As an example, when the elections guy was being grilled at a congressional hearing, his son (also a city government official) was stoically sitting behind his dad to give him moral support. The Observer wondered how the son felt at that moment about his father. About his father’s reputation, about their standing among their neighbours and their immediate community.
The son just sat there, seemingly unperturbed.
It seems the offspring of thieving government officials aren’t bothered at all by their parent(s)’ notoriety and ill-repute for being corrupt. The above-mentioned son of the elections guy carries on as if his father weren’t in hot water and has a sorry reputation for being morally bent.
I saw a newspaper photograph of a son of the military general/comptroller posing in his expensive designer garb in the United States. These people have no worries about flaunting their ill-gotten riches and the expensive bling that their easy money can buy.
Apparently the families of these accused thieves in government aren’t shamed by all the exposes incriminating their parents, not bothered by the provenance of the unexplained money their husbands/parents bring home. Don’t the wives and children of these crooks ever wonder how they can live in luxury despite their bread-winners’ ordinary-bureaucrat salaries?
Are we all Filipinos like that, given the chance to enrich ourselves if and when we come to positions of power? Are we a nation of crooks? Are we a shameless people?
Certainly not!
While public officials (with few exceptions) have made government their cash cow, the majority of Filipinos are simple people who go about their daily work and chores with quiet dignity and uncomplaining integrity. Most Filipinos, many of them poor, are deathly scared of government (which can act with impunity against any citizen) who dare not even jaywalk lest they suffer the wrath of abusive policemen. The same is true about Filipinos who live abroad, perhaps even truer because experience shows that Filipinos tend to be more law-abiding and hard-working when they are abroad.
Many Filipinos are scandalized by the crookedness, greed and opportunism of unscrupulous public officials but feel helpless to do anything about such ills because they feel underpowered.
Such is the lot of most Filipinos — voiceless, hopeless and helpless to save their country from the vultures and vermin that feast on their nation’s remaining wealth and treasures.
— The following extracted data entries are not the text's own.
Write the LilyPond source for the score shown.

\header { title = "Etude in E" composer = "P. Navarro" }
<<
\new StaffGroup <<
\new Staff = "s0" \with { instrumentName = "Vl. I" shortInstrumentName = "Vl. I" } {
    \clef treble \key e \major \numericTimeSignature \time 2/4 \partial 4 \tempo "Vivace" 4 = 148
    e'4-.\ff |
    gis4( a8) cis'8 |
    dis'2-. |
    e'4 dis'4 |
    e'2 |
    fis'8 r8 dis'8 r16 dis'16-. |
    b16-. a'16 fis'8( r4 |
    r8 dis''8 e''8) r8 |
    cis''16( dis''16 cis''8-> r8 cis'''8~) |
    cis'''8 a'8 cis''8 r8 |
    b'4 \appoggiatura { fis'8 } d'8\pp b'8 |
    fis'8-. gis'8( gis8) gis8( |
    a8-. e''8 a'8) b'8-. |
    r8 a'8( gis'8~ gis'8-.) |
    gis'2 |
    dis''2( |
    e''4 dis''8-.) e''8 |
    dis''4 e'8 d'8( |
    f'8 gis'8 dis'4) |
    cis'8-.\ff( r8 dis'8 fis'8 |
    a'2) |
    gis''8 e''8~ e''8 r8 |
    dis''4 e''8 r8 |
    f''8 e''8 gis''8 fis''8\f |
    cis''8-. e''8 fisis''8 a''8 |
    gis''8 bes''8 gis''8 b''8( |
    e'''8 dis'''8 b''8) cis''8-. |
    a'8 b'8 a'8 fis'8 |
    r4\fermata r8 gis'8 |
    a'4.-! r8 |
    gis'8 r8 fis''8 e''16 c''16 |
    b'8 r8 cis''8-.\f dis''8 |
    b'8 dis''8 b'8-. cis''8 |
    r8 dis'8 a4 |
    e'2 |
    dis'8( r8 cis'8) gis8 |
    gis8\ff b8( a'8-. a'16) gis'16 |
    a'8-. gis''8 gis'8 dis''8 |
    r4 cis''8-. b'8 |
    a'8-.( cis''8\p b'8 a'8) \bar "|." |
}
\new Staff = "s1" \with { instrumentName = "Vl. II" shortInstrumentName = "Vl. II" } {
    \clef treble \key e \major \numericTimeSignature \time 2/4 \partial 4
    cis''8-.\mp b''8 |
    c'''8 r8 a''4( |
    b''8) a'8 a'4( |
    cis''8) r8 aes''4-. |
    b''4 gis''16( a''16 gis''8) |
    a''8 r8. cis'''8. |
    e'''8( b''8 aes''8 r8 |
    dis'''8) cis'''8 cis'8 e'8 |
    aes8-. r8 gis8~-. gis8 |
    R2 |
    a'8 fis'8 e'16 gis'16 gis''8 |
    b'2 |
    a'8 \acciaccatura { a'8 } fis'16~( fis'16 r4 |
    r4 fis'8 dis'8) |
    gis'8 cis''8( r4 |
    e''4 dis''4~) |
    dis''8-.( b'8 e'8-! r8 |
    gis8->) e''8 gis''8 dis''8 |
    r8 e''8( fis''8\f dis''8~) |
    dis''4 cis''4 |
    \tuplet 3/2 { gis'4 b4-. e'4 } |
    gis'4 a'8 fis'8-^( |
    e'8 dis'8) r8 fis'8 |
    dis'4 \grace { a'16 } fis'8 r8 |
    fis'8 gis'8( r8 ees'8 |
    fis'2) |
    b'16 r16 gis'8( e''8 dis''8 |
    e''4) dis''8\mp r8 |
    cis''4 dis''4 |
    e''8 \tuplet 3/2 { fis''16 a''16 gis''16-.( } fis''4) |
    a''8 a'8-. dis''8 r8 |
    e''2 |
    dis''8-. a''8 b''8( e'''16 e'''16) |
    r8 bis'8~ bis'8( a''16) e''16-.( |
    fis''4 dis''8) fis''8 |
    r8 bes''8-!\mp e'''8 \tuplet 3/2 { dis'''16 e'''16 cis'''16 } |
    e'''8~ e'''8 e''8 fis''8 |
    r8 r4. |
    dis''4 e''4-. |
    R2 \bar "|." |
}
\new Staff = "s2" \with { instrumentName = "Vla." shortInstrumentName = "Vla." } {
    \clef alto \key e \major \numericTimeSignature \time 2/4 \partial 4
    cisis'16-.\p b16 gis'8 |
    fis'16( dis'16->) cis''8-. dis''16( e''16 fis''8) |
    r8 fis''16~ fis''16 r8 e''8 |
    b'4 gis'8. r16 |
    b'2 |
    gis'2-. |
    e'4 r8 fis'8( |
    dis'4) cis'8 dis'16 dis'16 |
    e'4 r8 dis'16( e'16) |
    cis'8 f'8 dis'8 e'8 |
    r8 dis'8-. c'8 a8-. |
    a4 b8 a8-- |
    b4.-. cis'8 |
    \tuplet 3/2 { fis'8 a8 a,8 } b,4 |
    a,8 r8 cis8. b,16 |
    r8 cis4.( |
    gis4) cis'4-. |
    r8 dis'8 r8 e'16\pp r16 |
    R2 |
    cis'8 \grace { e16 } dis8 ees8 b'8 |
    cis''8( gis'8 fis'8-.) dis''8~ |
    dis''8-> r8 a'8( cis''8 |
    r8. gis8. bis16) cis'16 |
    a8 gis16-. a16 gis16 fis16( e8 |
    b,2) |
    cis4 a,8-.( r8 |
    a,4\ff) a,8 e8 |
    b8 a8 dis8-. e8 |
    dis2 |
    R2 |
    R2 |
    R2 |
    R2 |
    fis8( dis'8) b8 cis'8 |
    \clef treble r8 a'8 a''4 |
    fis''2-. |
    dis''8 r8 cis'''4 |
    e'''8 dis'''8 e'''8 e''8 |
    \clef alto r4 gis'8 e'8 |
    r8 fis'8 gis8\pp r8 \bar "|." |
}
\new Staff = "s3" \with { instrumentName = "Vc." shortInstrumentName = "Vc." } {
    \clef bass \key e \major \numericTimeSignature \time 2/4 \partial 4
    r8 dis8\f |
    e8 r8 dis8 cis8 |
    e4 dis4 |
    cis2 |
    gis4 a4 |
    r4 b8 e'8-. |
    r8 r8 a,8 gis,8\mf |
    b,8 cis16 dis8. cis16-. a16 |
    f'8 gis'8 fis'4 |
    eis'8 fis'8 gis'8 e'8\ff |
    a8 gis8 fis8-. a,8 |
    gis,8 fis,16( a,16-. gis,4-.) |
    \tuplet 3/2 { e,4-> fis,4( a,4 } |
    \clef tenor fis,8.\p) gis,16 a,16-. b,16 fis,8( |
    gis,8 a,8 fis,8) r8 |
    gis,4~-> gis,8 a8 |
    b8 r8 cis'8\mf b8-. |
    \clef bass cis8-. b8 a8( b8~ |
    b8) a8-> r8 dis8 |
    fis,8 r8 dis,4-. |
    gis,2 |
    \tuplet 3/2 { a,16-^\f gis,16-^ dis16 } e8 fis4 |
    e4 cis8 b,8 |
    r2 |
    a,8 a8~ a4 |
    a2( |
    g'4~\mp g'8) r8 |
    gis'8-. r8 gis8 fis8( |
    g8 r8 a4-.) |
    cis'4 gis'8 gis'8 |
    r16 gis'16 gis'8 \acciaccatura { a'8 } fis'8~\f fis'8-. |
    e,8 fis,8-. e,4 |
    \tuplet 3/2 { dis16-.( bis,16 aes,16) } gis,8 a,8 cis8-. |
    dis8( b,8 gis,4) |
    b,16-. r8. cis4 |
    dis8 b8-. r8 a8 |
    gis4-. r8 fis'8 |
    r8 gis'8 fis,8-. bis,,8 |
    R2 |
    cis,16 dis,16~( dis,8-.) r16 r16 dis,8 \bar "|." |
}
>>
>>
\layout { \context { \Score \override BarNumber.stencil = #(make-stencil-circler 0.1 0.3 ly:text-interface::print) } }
We may be poor and powerless but we are not without shame. We are embarrassed and ashamed by how our past governments, particularly those of Ferdinand Marcos and Gloria Arroyo, have led us to the road to perdition.
There are those who stole, cheated and lied to us with their bare faces. There are those who took advantage of our powerlessness, our naiveté and our tolerance. There are those who abused our trust and innocence.
They are the ones who are shameless, not us.